Content starts

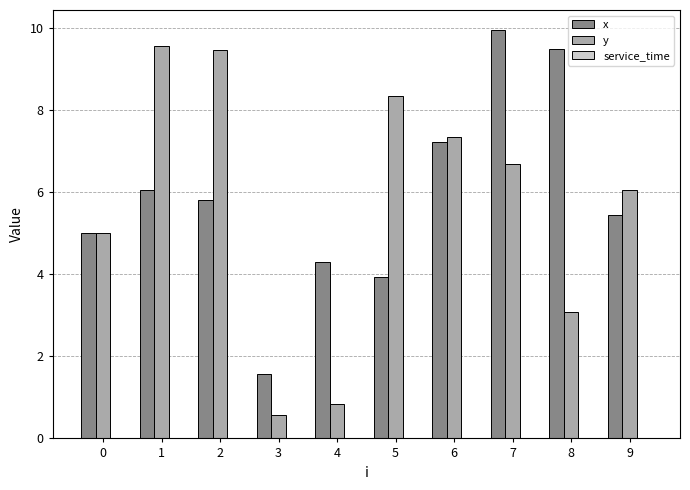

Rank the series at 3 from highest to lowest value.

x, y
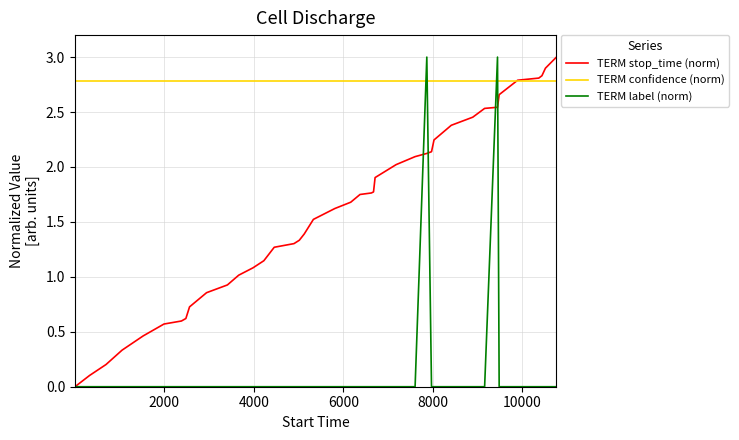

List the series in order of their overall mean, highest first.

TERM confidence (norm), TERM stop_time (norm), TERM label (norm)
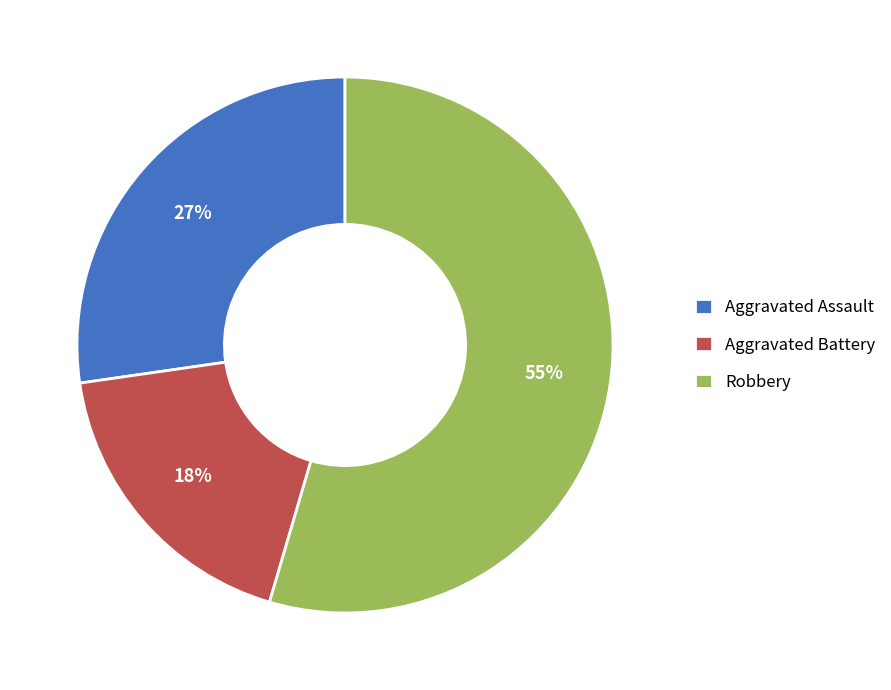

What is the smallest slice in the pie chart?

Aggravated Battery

Content ends

Rewrite the data with every "series" changed to "groups" and everything else left the same, omitting the pictures.

Rank the groups at 3 from highest to lowest value.

x, y

List the groups in order of their overall mean, highest first.

TERM confidence (norm), TERM stop_time (norm), TERM label (norm)

What is the smallest slice in the pie chart?

Aggravated Battery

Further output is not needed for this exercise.